Read the listing below and tally the lines that contain "freecodecamp"; the reply is that tally only.
= = = =
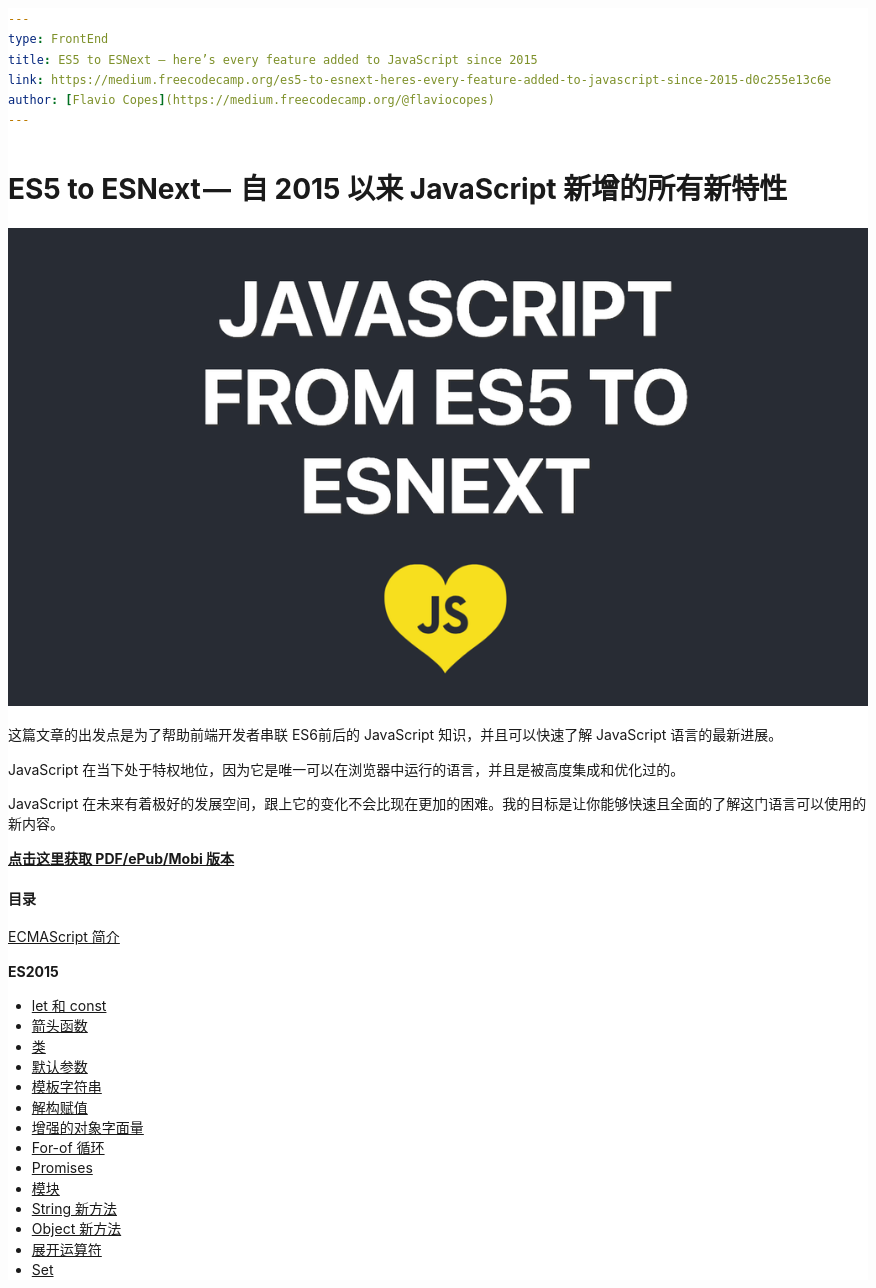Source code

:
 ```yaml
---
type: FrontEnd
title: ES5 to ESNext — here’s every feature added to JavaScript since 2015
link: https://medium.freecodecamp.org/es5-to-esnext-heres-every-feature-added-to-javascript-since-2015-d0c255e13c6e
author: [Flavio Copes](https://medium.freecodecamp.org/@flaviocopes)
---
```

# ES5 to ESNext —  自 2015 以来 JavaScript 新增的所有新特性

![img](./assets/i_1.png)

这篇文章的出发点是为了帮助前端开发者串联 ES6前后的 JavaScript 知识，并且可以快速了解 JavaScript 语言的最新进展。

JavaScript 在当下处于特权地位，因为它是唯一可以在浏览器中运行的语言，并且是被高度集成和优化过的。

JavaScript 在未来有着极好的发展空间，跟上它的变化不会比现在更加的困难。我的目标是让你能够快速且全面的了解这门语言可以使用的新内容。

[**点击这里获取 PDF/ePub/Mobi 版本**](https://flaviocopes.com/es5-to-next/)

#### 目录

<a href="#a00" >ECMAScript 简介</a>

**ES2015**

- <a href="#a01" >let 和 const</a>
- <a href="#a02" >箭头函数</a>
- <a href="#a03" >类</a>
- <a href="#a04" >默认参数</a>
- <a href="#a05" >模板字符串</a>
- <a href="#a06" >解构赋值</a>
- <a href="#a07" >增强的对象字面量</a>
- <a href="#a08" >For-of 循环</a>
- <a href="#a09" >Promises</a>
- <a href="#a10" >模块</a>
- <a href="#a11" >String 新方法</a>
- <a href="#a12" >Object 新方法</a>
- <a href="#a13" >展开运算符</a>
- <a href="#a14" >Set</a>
= = = =
PROBLEM SOLUTION >> 2